RESTEasyとは
世界最高峰の自転車プロロードレース「ツール・ド・フランス」が今年も始まった。今年は2名の日本人選手が出場しており、すでに第2、第3ステージでそれぞれ5位、8位を獲得するという日本のロードレース史上に残る快挙を成し遂げている。しばらくは寝不足の日々が続きそうだ。
さて、今回紹介する「RESTEasy」はオープンソースのJAX-RS実装である。JAX-RSはJavaプラットフォームにおいてREST(REpresentational State Transfer)スタイルのWebアプリケーションを開発するためのAPI仕様であり、次期Java EEプラットフォームとなるJava EE 6に追加される新機能としても注目されている。

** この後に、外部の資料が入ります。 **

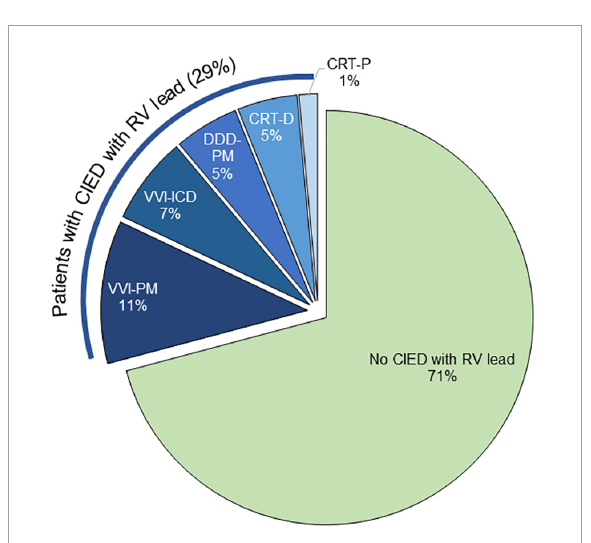
FIGURE2 Distribution of cardiac implantable electronic device (CIED) in the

JAX-RSの公式な参照実装はGlassFishプロジェクトのサブプロジェクトとして開発されている「Jersey」だが、RESTEasyはそれとは別にJBoss Communityによって進められているプロジェクトである。JBossが提供する各種プロダクトと密に連携させることができる点や、クライアントサイドで利用可能なフレームワーク「RESTEasy JAX-RS Client Framework」が提供されている点などが他のJAX-RS実装に対する強みとなっている。その他、RESTEasyは次のような特徴を持つ。
- 多くのServletコンテナで動作可能
- HTTP 1.1仕様によるクライアントキャッシュのサポート
- サーバサイドでのインメモリキャッシュのサポート
- XML、JSON、YAML、Fastinfoset、Multipart、XOP、Atomなどに対応したプロバイダセット
- 非同期HTTP(Comet)のサポート
- 非同期ジョブサービスのサポート
- EJB、Seam、Guice、Spring、Spring MVCとのシームレスな統合
- GZIPエンコーディングをサポート
RESTEasyを利用したWebリソースの作成例
それでは、実際にRESTEasyを使ってみよう。本稿執筆時点における最新版は6月17日にリリースされたRESTEasy 1.1.GAで、このページよりダウンロードすることができる。今回はバイナリや必要なライブラリがセットになった「resteasy-jaxrs-1.1.GA-all.zip」の方を利用する。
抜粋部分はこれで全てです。